China has sent thousands of rescue workers to help search for survivors of deadly landslides that swept through a county in the northwest of the country.
More than 4,500 soldiers, firefighters and medical staff have been sent to Zhouqu in Gansu province, as well as helicopters and aircraft.
Chinese Premier Wen Jiabao has visited the county, where 127 people are known to have died.
Almost 1,300 other people are missing in the wake of Saturday's landslides.
The landslides were caused by torrential rain, state-run Xinhua news agency reported.
Zhouqu county, which is part of Gannan Tibetan Autonomous Prefecture, lies in a narrow valley cut by the Bailong river.
Water built up behind a landslide in the river, which then burst its banks, sending water, rocks and mud down several hillsides to residential areas below.
"There was thunder and huge rain, and then the landslides started coming down," a Zhouqu resident told Reuters news agency by telephone.
"That was about midnight, so some people must have been in their homes, asleep and didn't know what was happening."
The deluge flattened houses and tore several blocks of flats in half.
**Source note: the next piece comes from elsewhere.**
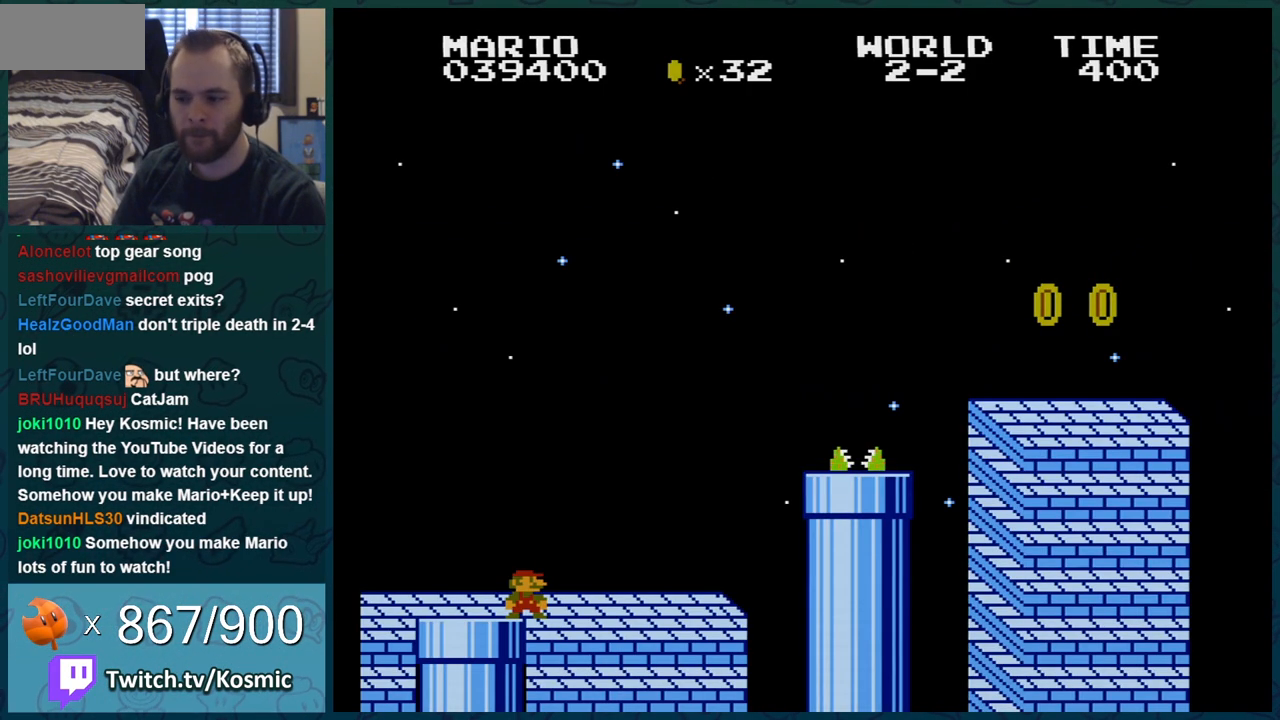
{"buttons": ["B"], "events": [[117, "DPAD_RIGHT", "down"], [250, "DPAD_RIGHT", "up"], [334, "DPAD_LEFT", "down"], [501, "DPAD_LEFT", "up"]]}
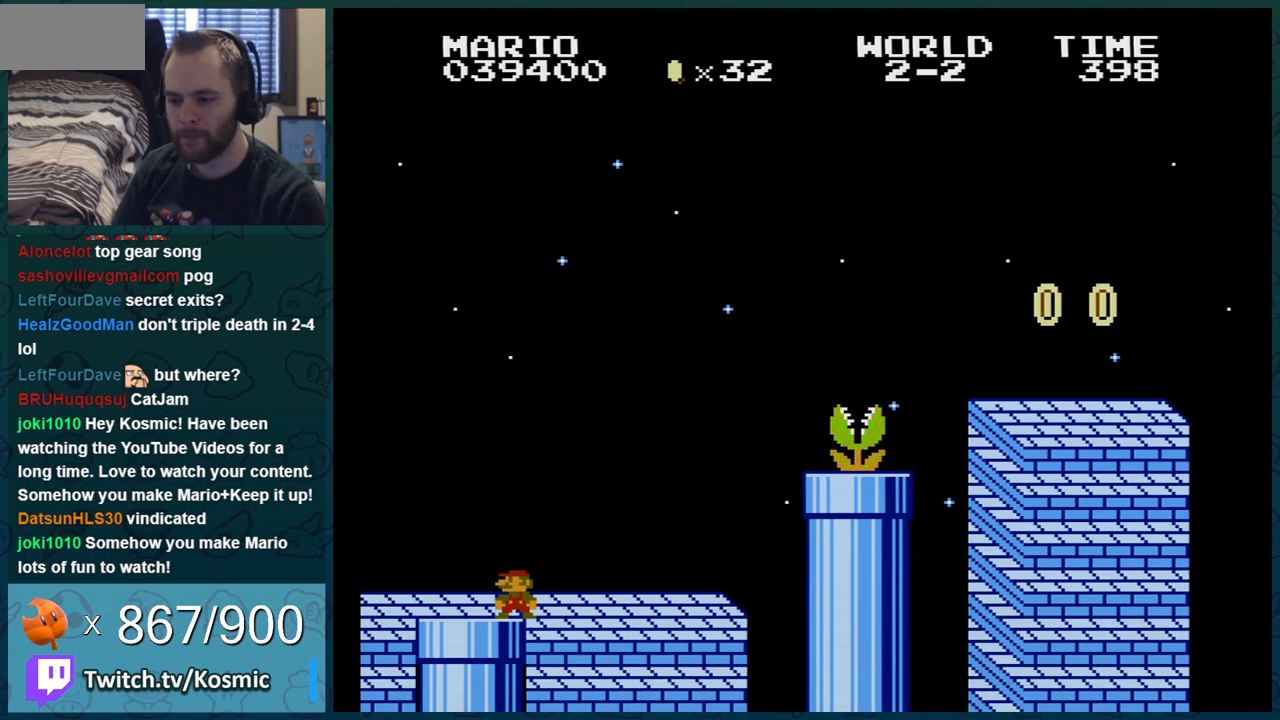
{"buttons": ["B", "DPAD_RIGHT"], "events": [[367, "A", "down"], [400, "DPAD_RIGHT", "down"], [467, "A", "up"]]}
Images from the area showed streets filled with rocks and mud, overturned cars and buildings with several storeys still under water.
In one village alone, 300 homes had been buried, Xinhua said.
Mr Wen, who flew to the area, called for a swift search effort.
"For those who were buried under the debris, now it's the most crucial time to save their lives," Xinhua news agency quoted him as saying.
Troops with explosives were said to be flying in to tackle the blockage in the river, behind which a lake had built up.
But officials said the thick sludge blocking roads posed the biggest problem to rescue operations, because they could not bring heavy machinery in.
Forty-five thousand people are reported to have been evacuated from the region and almost 700 people rescued from affected areas.
But more rain is forecast for Wednesday and landslides were continuing, Chinese media reports said.